Write out all of the records exactly once more and skip the images.
-=-=-=-=-
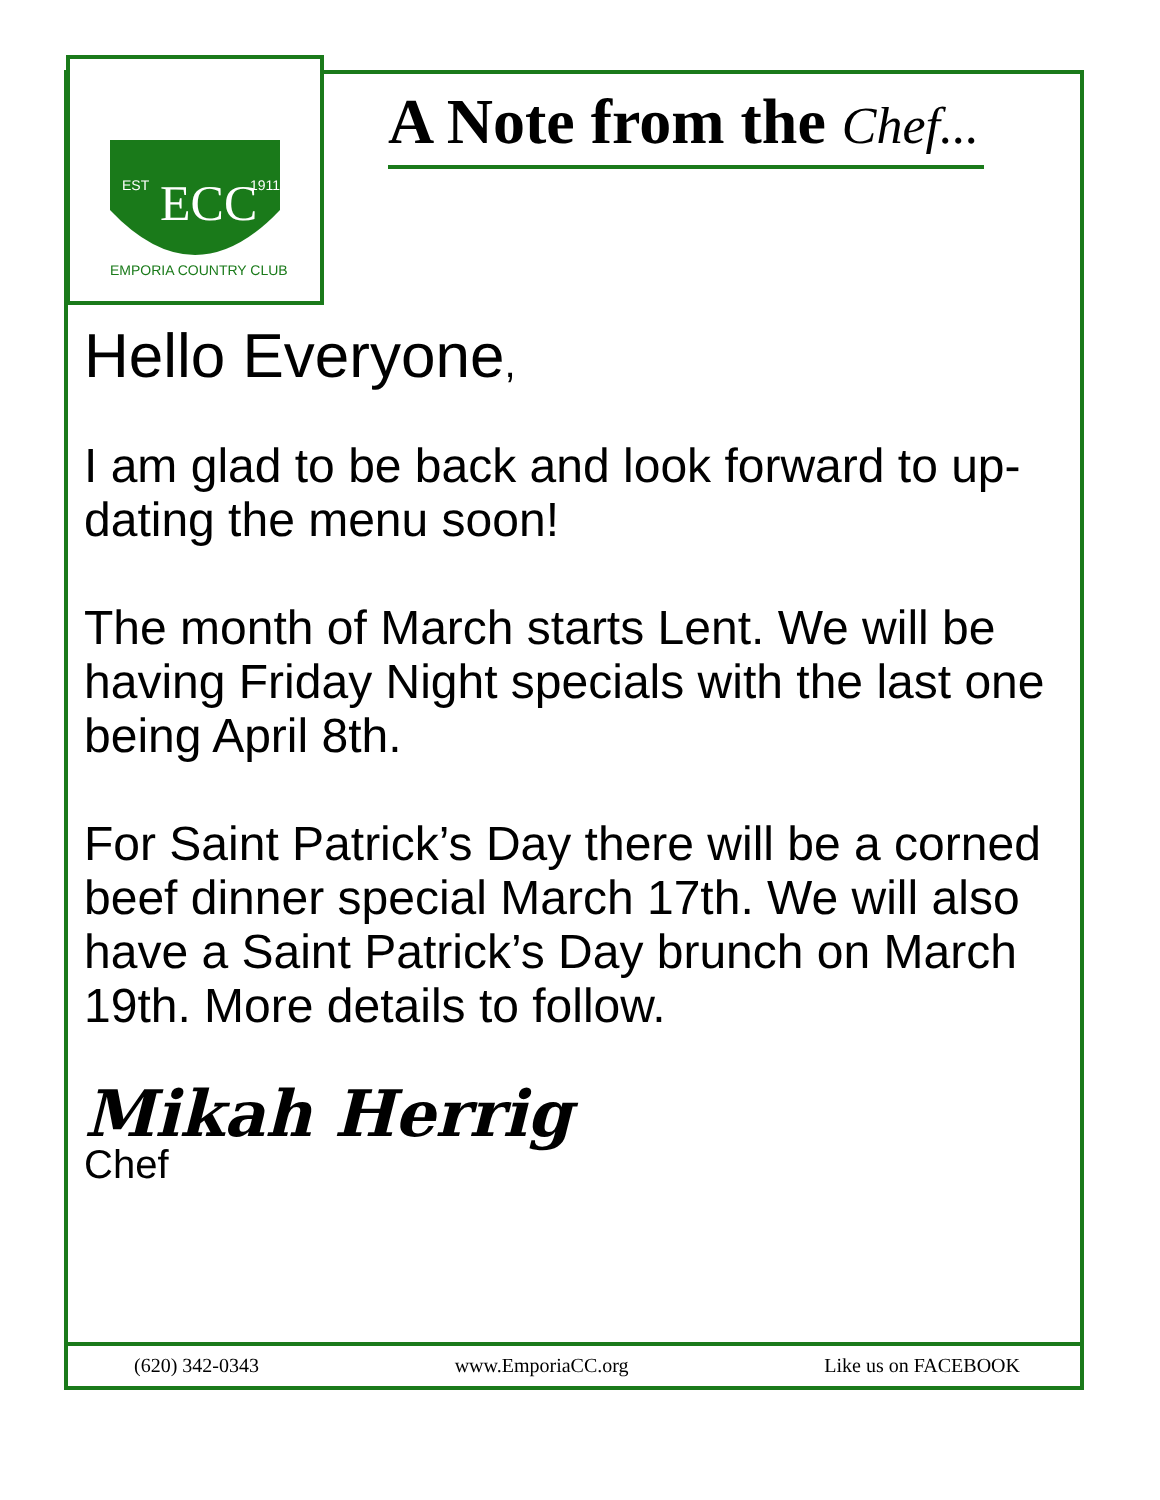ECC
EST
1911
EMPORIA COUNTRY CLUB
A Note from the Chef...
Hello Everyone,
I am glad to be back and look forward to up-dating the menu soon!
The month of March starts Lent. We will be having Friday Night specials with the last one being April 8th.
For Saint Patrick’s Day there will be a corned beef dinner special March 17th. We will also have a Saint Patrick’s Day brunch on March 19th. More details to follow.
Mikah Herrig
Chef
(620) 342-0343 www.EmporiaCC.org Like us on FACEBOOK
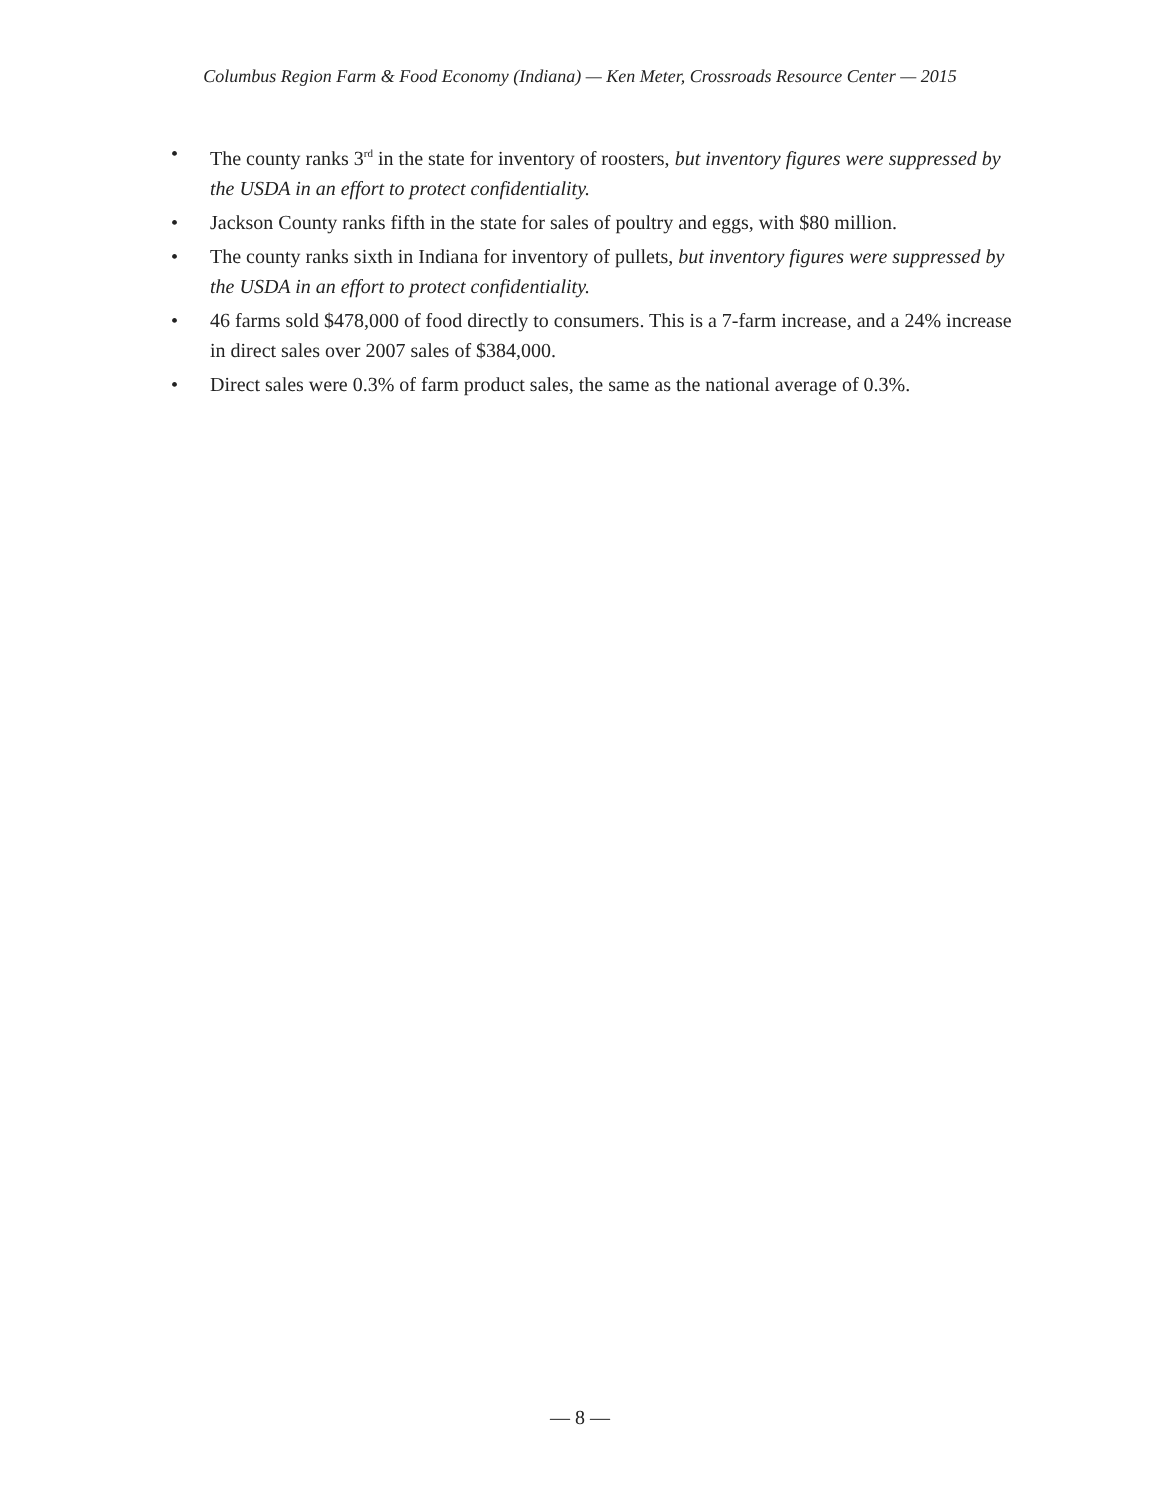Columbus Region Farm & Food Economy (Indiana) — Ken Meter, Crossroads Resource Center — 2015
• The county ranks 3<sup>rd</sup> in the state for inventory of roosters, but inventory figures were suppressed by the USDA in an effort to protect confidentiality.
• Jackson County ranks fifth in the state for sales of poultry and eggs, with $80 million.
• The county ranks sixth in Indiana for inventory of pullets, but inventory figures were suppressed by the USDA in an effort to protect confidentiality.
• 46 farms sold $478,000 of food directly to consumers. This is a 7-farm increase, and a 24% increase in direct sales over 2007 sales of $384,000.
• Direct sales were 0.3% of farm product sales, the same as the national average of 0.3%.
— 8 —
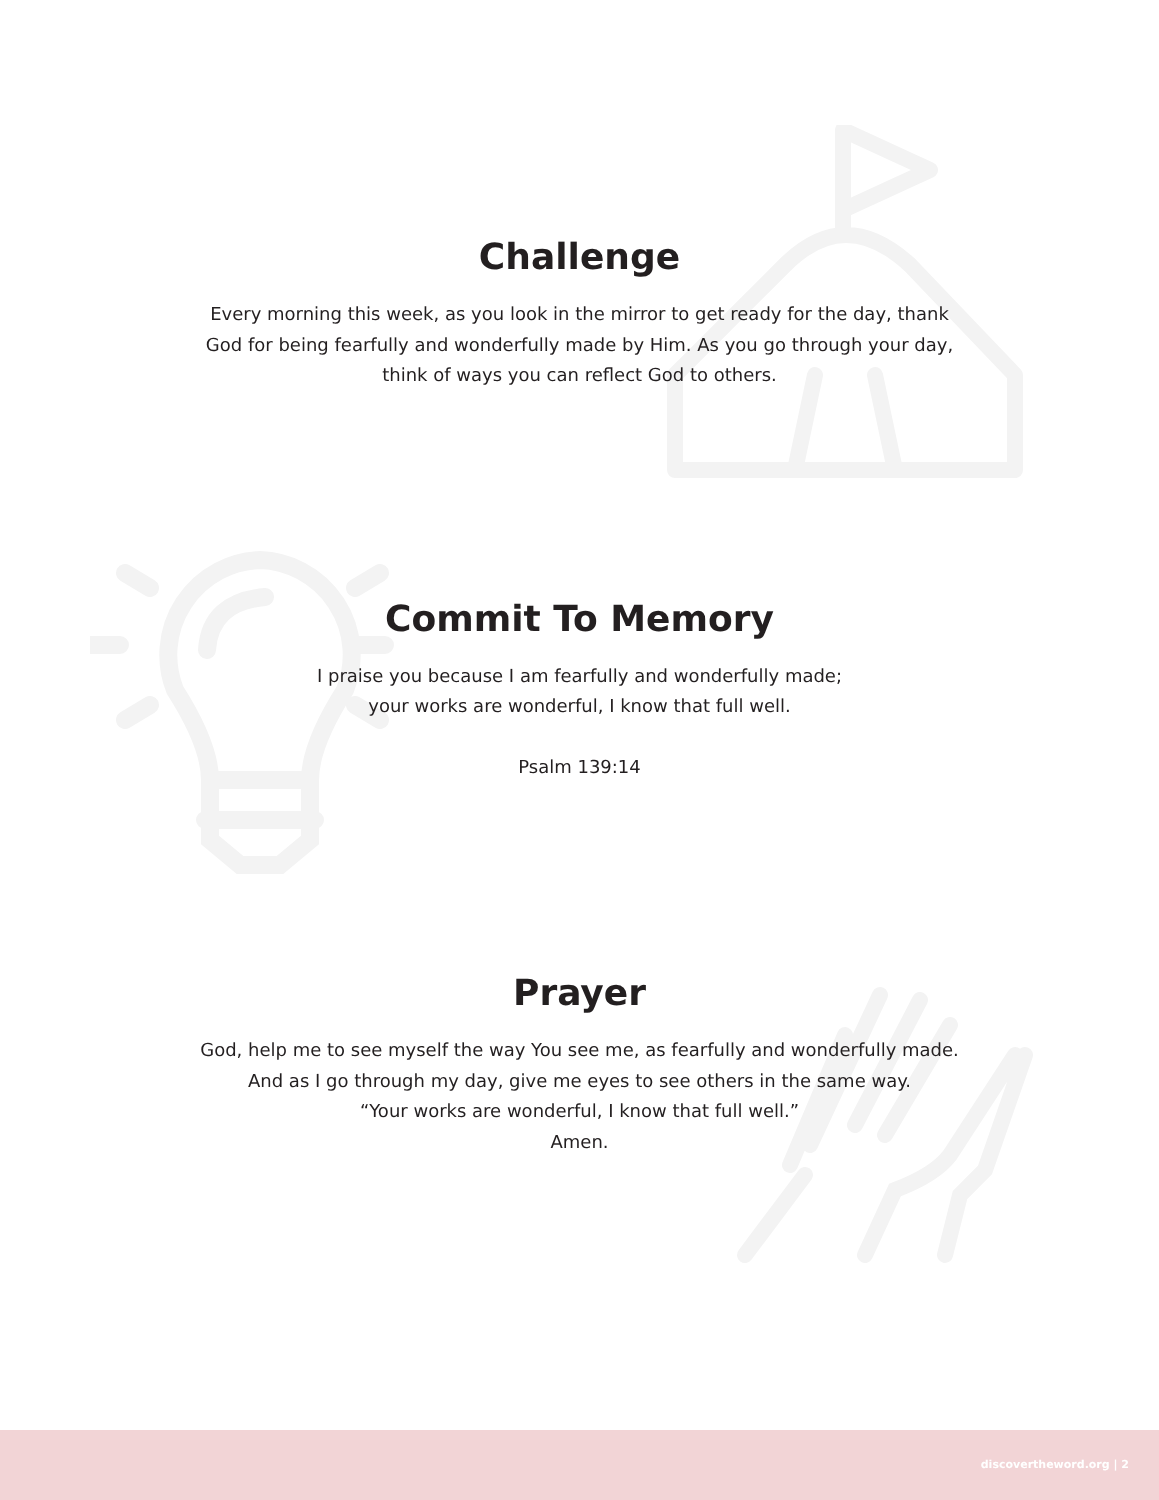Challenge
Every morning this week, as you look in the mirror to get ready for the day, thank
God for being fearfully and wonderfully made by Him. As you go through your day,
think of ways you can reflect God to others.
Commit To Memory
I praise you because I am fearfully and wonderfully made;
your works are wonderful, I know that full well.
Psalm 139:14
Prayer
God, help me to see myself the way You see me, as fearfully and wonderfully made.
And as I go through my day, give me eyes to see others in the same way.
“Your works are wonderful, I know that full well.”
Amen.
discovertheword.org | 2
-=-=-=-=-
# Answer for the task
ECC
EST
1911
EMPORIA COUNTRY CLUB
A Note from the Chef...
Hello Everyone,
I am glad to be back and look forward to up-dating the menu soon!
The month of March starts Lent. We will be having Friday Night specials with the last one being April 8th.
For Saint Patrick’s Day there will be a corned beef dinner special March 17th. We will also have a Saint Patrick’s Day brunch on March 19th. More details to follow.
Mikah Herrig
Chef
(620) 342-0343 www.EmporiaCC.org Like us on FACEBOOK
Columbus Region Farm & Food Economy (Indiana) — Ken Meter, Crossroads Resource Center — 2015
• The county ranks 3<sup>rd</sup> in the state for inventory of roosters, but inventory figures were suppressed by the USDA in an effort to protect confidentiality.
• Jackson County ranks fifth in the state for sales of poultry and eggs, with $80 million.
• The county ranks sixth in Indiana for inventory of pullets, but inventory figures were suppressed by the USDA in an effort to protect confidentiality.
• 46 farms sold $478,000 of food directly to consumers. This is a 7-farm increase, and a 24% increase in direct sales over 2007 sales of $384,000.
• Direct sales were 0.3% of farm product sales, the same as the national average of 0.3%.
— 8 —
Challenge
Every morning this week, as you look in the mirror to get ready for the day, thank
God for being fearfully and wonderfully made by Him. As you go through your day,
think of ways you can reflect God to others.
Commit To Memory
I praise you because I am fearfully and wonderfully made;
your works are wonderful, I know that full well.
Psalm 139:14
Prayer
God, help me to see myself the way You see me, as fearfully and wonderfully made.
And as I go through my day, give me eyes to see others in the same way.
“Your works are wonderful, I know that full well.”
Amen.
discovertheword.org | 2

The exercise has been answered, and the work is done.